──────── Dataset content ────────

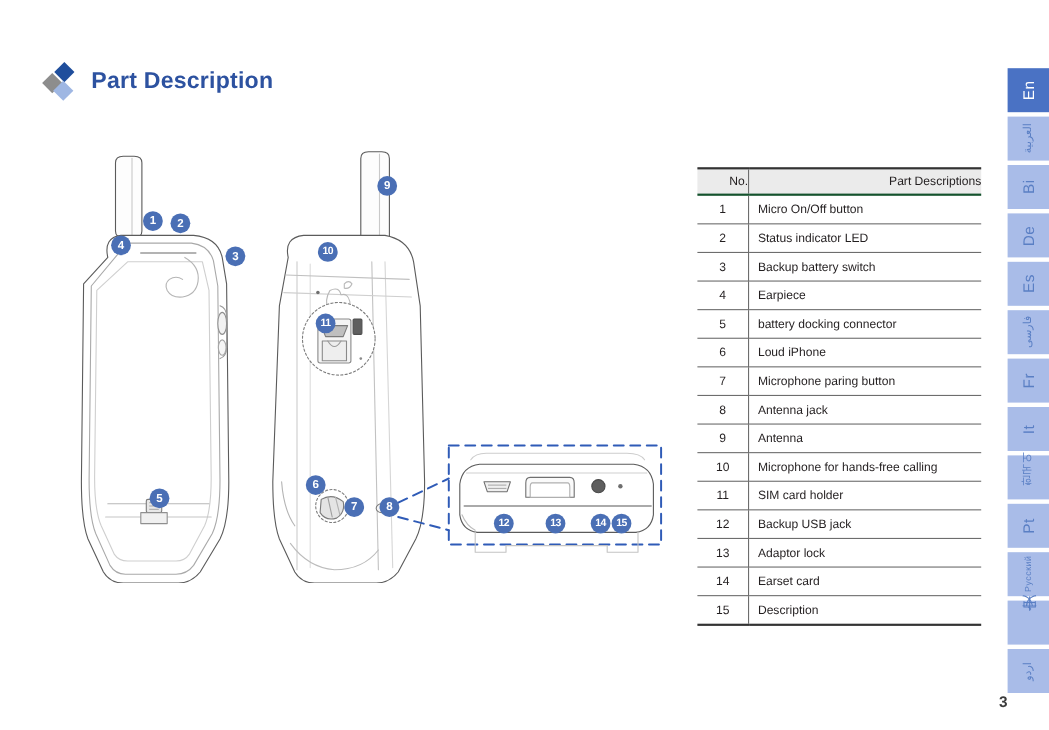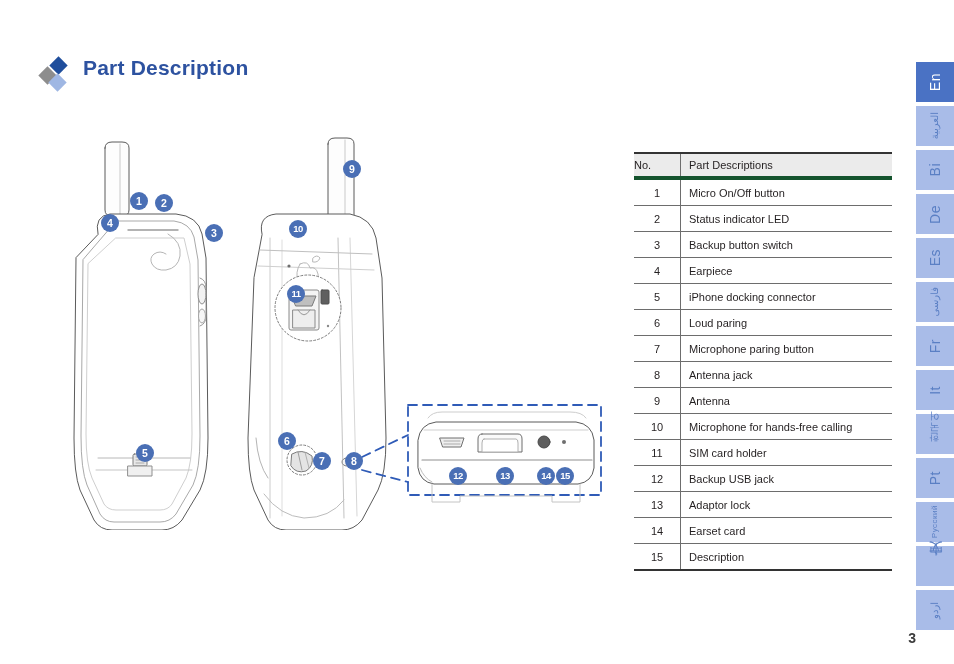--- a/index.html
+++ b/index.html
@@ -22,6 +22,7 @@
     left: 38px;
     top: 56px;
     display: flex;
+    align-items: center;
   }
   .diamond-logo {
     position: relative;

────────
──────── Dataset content ────────

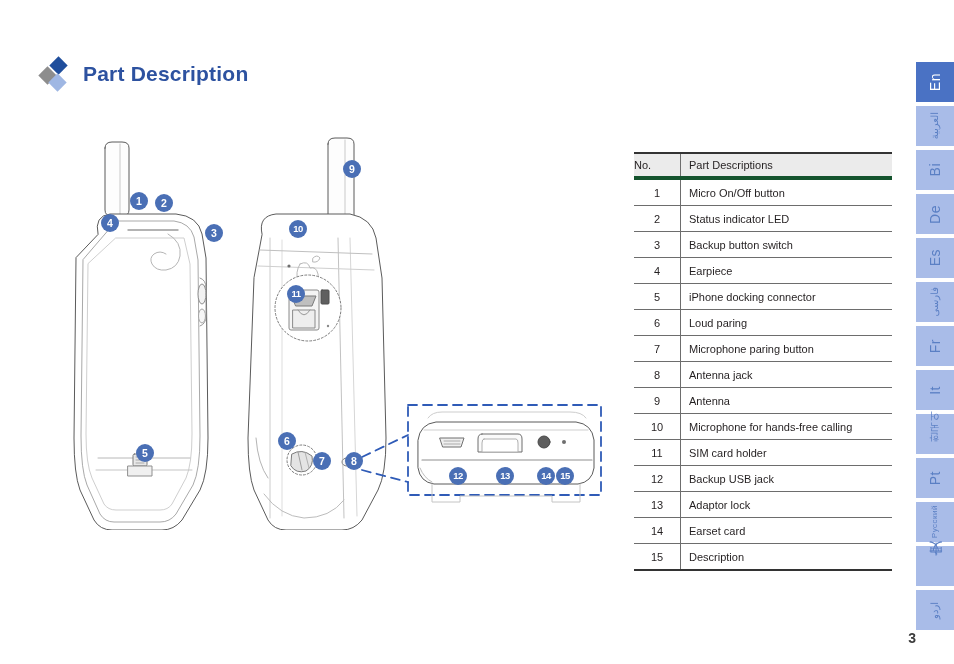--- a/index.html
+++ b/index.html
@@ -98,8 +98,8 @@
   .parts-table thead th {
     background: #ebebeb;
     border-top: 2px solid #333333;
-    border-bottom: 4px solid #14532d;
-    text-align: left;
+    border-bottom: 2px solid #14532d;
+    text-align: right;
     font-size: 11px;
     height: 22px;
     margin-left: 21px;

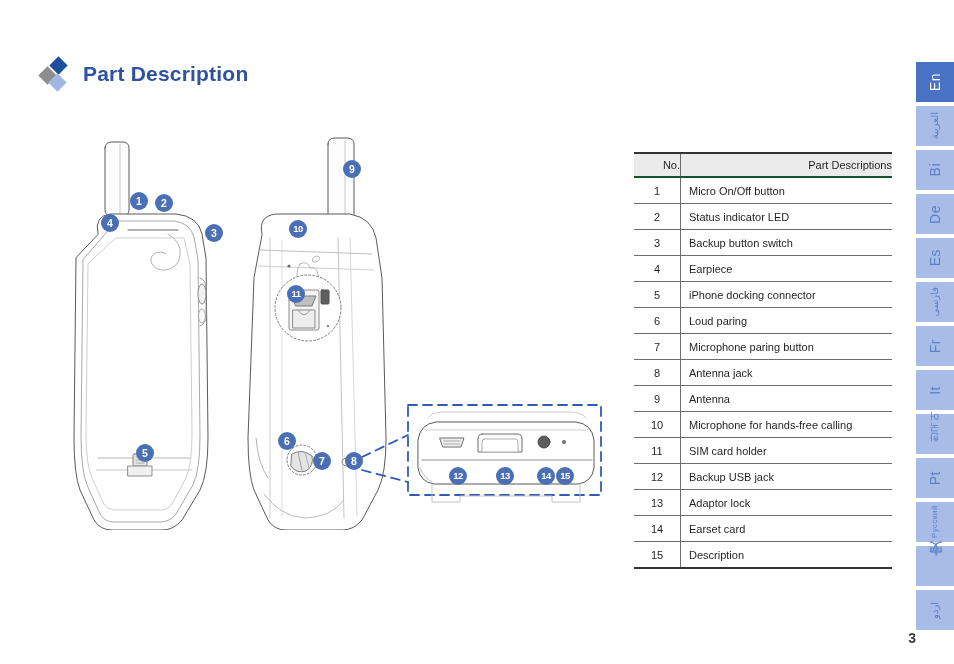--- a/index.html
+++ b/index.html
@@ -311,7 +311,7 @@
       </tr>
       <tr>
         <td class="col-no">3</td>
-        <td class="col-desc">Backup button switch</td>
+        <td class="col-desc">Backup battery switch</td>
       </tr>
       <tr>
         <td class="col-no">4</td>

────────

_What you need to do_. Search the entries above for "border". Show every line that has it.

_Reply to the exercise_.
     border-top: 2px solid #333333;
-    border-bottom: 4px solid #14532d;
+    border-bottom: 2px solid #14532d;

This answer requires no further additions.